Further, in protocols producing output registers via a sequence of channels each emitting leakage, the accumulated smooth max-information between output and leakage is bounded by a sum of single-round Rényi mutual informations. These results enable security analyses for both device-dependent and device-independent quantum key distribution under imperfect or leaky devices (Arqand et al., 2024), incorporating such chain rules into generalized entropy accumulation theorems.

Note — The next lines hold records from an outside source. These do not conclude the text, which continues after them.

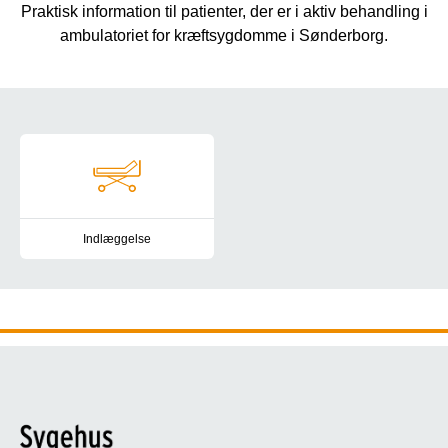
Praktisk information til patienter, der er i aktiv behandling i
ambulatoriet for kræftsygdomme i Sønderborg.
Navigation
Indlæggelse
Information om indlæggelse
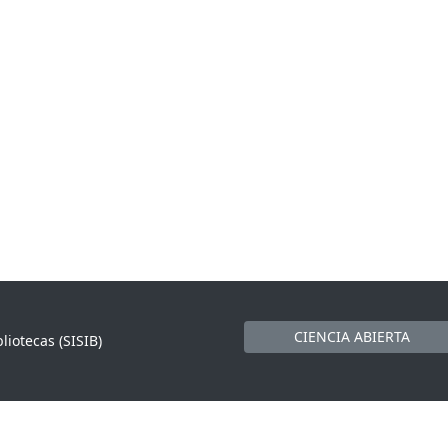
CIENCIA ABIERTA
liotecas (SISIB)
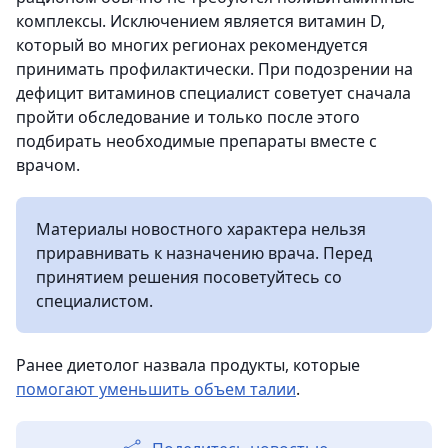
комплексы. Исключением является витамин D,
который во многих регионах рекомендуется
принимать профилактически. При подозрении на
дефицит витаминов специалист советует сначала
пройти обследование и только после этого
подбирать необходимые препараты вместе с
врачом.
Материалы новостного характера нельзя
приравнивать к назначению врача. Перед
принятием решения посоветуйтесь со
специалистом.
Ранее диетолог назвала продукты, которые
помогают уменьшить объем талии
.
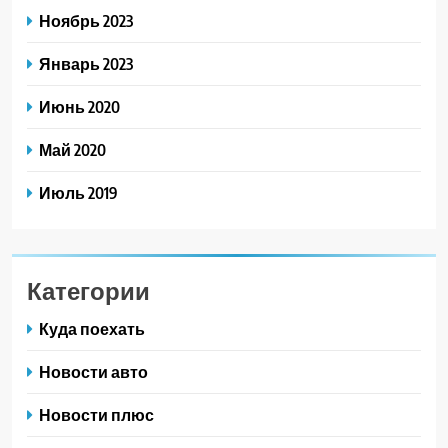
Ноябрь 2023
Январь 2023
Июнь 2020
Май 2020
Июль 2019
Категории
Куда поехать
Новости авто
Новости плюс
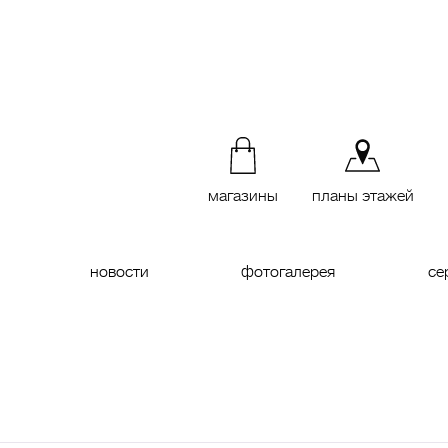
магазины
планы этажей
новости
фотогалерея
се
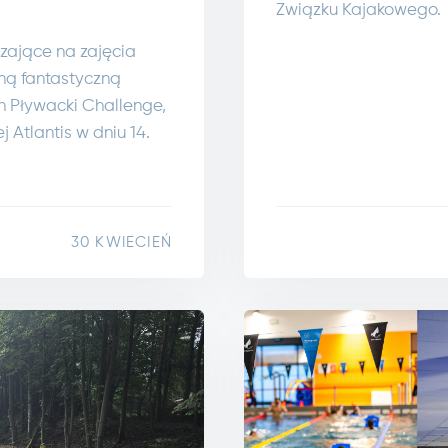
Związku Kajakowego.
zające na zajęcia
ną fantastyczną
 Pływacki Challenge,
j Atlantis w dniu 14.
30 KWIECIEŃ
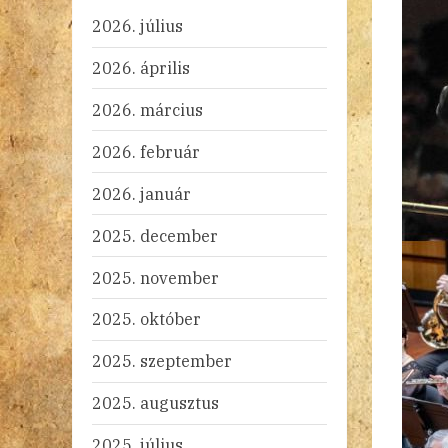
2026. július
2026. április
2026. március
2026. február
2026. január
2025. december
2025. november
2025. október
2025. szeptember
2025. augusztus
2025. július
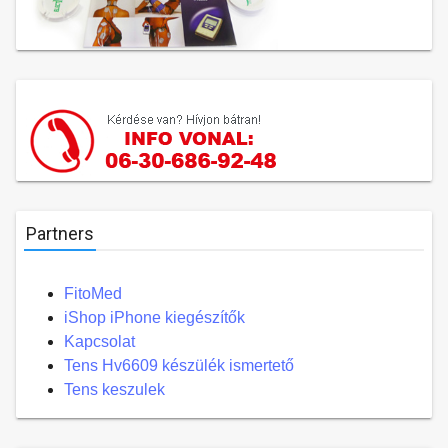
Partners
FitoMed
iShop iPhone kiegészítők
Kapcsolat
Tens Hv6609 készülék ismertető
Tens keszulek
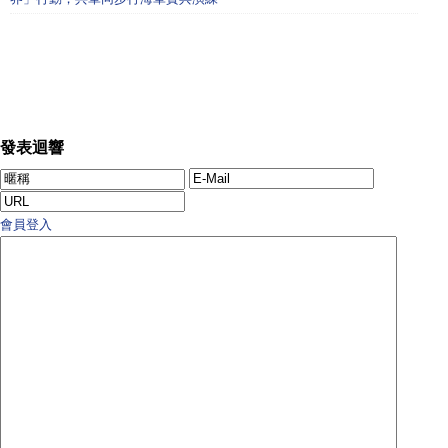
發表迴響
會員登入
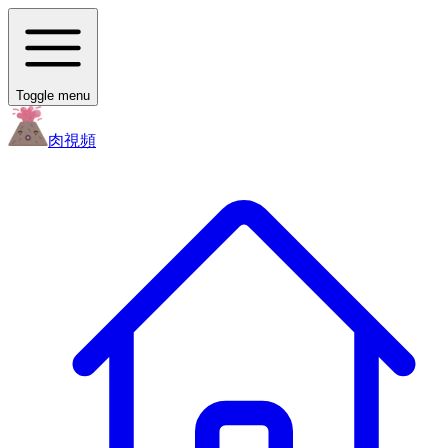
Toggle menu
肉
視頻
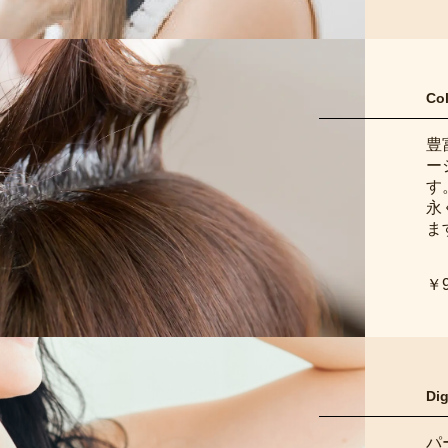
Co
豊
ー
す
永
ま
￥
Dig
パ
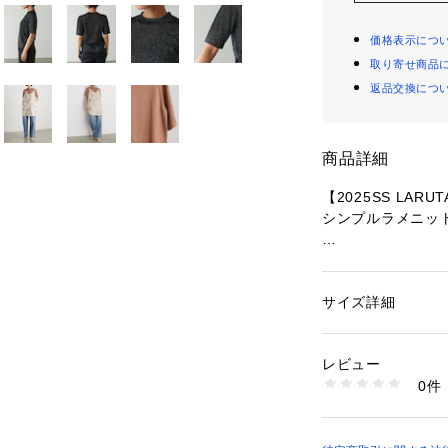
価格表示につ
取り寄せ商品
返品交換につ
商品詳細
【2025SS LARU
シンプルラメニッ
■Design　
上品なラメの表情
サイズ詳細
性別：
レディース
ー。
カテゴリー：
ファッ
素材：ポリエステル5
柔らかく落ち感の
生産国：中国
レビュー
ボディラインを拾
商品番号：
10876000
0件
トレッチ性で着心
3051050190 （シ
程よいシアー感は
す。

6. Quantum Chain Rule and Physical Principles

The chain rule is not merely technical; it is fundamental to the structure of quantum (or classical) information theory. For generalized mutual information (GMI) with an operational (channel-coding) definition, imposing the chain rule excludes super-quantum (beyond Tsirelson’s bound) correlations. Wakakuwa and Murao show that the chain rule for GMI, together with data-processing and no-signalling conditions, is logically equivalent to bounding nonlocal correlations below the quantum Tsirelson limit (Wakakuwa et al., 2012).

7. Proof Methods and Technical Ingredients

Proofs of quantum chain rules utilize operator norm interpolations (generalized Riesz–Thorin theorems), variational representations of Schatten $p$ -norms, spectral pinching, matrix analysis, and convex optimization. For sandwiched Rényi entropies, one constructs holomorphic families of operators whose norms are related by conjugacy of Rényi parameters; for relative entropy chain rules, regularization over tensor powers and asymptotic equipartition appear crucial (Dupuis, 2014, Berta et al., 2022, Gasbarri et al., 19 Oct 2025).

Summary Table: Key Quantum Chain Rule Results

Setting / Quantity	Chain Rule Statement	Reference
Sandwiched Rényi entropy	$H_\alpha(AB\|C)_\rho \geq H_\beta(A\|BC)_\rho + H_\gamma(B\|C)_\rho$ (parameters)	(Dupuis, 2014)
Quantum relative entropy, channel	$D(\mathcal{E}(\rho)\\| \mathcal{F}(\sigma)) \le D(\rho\\|\sigma) + D^{\text{reg}}(\mathcal{E}\\|\mathcal{F})$	(Fang et al., 2019)
Quantum mutual info (GMI)	$I_G(A:BC) = I_G(A:C) + I_G(A:B\|C)$	(Wakakuwa et al., 2012)
Universal chain rule (smooth min)	$H_{\min}^{\downarrow,g_1}(A_1^n\|B) \geq \sum_k H_{\min}^{\downarrow,\epsilon}(A_k\|A_1^{k-1}B) - \delta(n)$	(Marwah et al., 2024)
Interactive min-entropy leakage	$H_{\min}(A_0\|B_r) \ge H_{\min}(A_0\|B_0) - \min\{m_A+m_B,2m_A\}$	(Lai et al., 2018)
Chain rules for channels (Rényi)	$D_\alpha(E(\rho)\\|F(\sigma)) \le D_\alpha(\rho\\|\sigma)+D_\alpha^\infty(E\\|F)$	(Berta et al., 2022)
Mutual info under leakage	$H_{\min}^{\epsilon+\delta}(S\|LE) \ge H_{\min}^\epsilon(S\|E) - I_{\max}^\delta(SE;L) - O(\log 1/\delta)$	(Arqand et al., 2024)

Significance and Applications

Quantum chain rules are foundational in quantum information theory. They govern the structure of multipartite entropy, mutual information, and distinguishability measures—underpinning the analyses of quantum communication, channel discrimination, privacy amplification, cryptographic key rates, and the physical limitations of quantum correlations. The current body of single-shot and regularized quantum chain rules extends their applicability to nonasymptotic scenarios, device-imperfect protocols, and physical principle derivations such as the exclusion of super-Tsirelson correlations.